Hmm, sounds like fascism to me.
BTW, cradle Catholic here.
Joetx
@Randal Oulton: Sadly, most people, including most Catholics, have no idea of the Vatican’s support for authoritarian regimes in the Americas.
And the way John Paul 2, supposedly the nice, grandfatherly pope, destroyed liberation theology, which is Christ’s teachings in action & was especially important in the Americas, shows you where the Vatican’s priorities lie. They’re certainly not for the betterment of humanity.
gaym50ish
I loved Neil Steinberg’s response to Cardinal George in the Chicago Sun-Times. The cardinal wrote to his parishioners that he was “worried” that his opposition to gay marriage would cause people to call him a bigot. Steinberg wrote: “You worry, in your letters, not about the families you would blithely squelch, but about your own feelings, the risk that devout Catholics will be seen as ‘the equivalent of bigots’ after gay marriage becomes completely accepted — which it certainly will.
Well, yeah, that’s the drawback of being a bigot, no matter how you gild it in theology. But worry not — look at the church’s stance on females. While society long ago let them be doctors and lawyers and, yes, even clergy, the church refuses to follow suit. Yet it lives with the anti-women stigma just fine. It’ll be no different with gays, and the church’s position will be just one more antiquated cruelty the world will tolerate. You’ll hardly notice.”

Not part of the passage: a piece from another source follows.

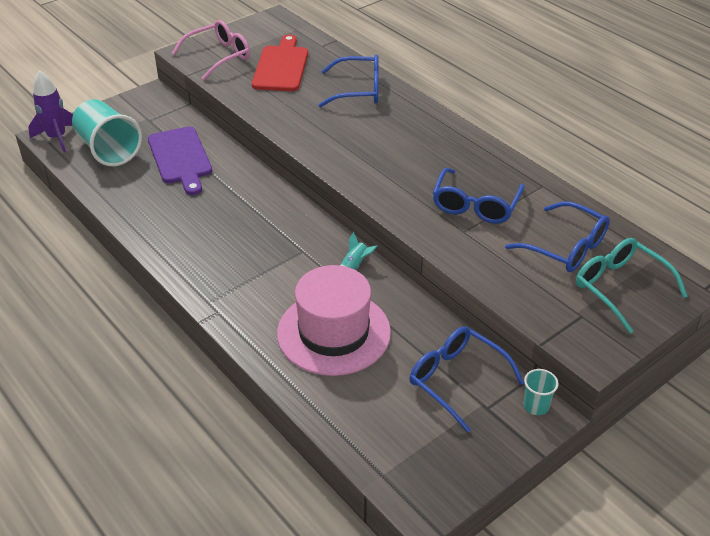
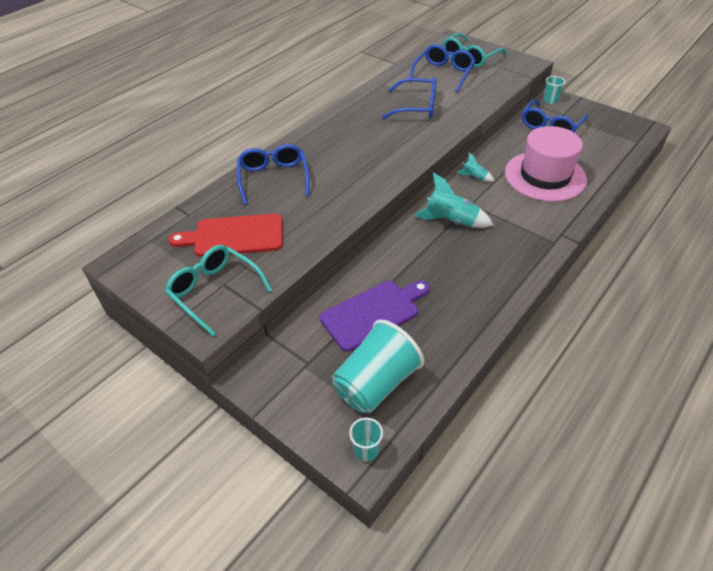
camera: 100 degrees left, 5 degrees up
(57, 138) = (366, 450): purple rocket -> turquoise cup
(219, 56) = (214, 291): pink glasses -> turquoise glasses
(281, 229) = (451, 220): none -> turquoise rocket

Steinberg concluded with this criticism: “Rather than try to make life better for gays — a long-oppressed group only now achieving freedoms most take for granted — you choose to set your faith as a stumbling block before them. Rather than help the more hidebound members of your church see why this is rightly happening now, you vigorously rally them to desperate, last-ditch resistance.”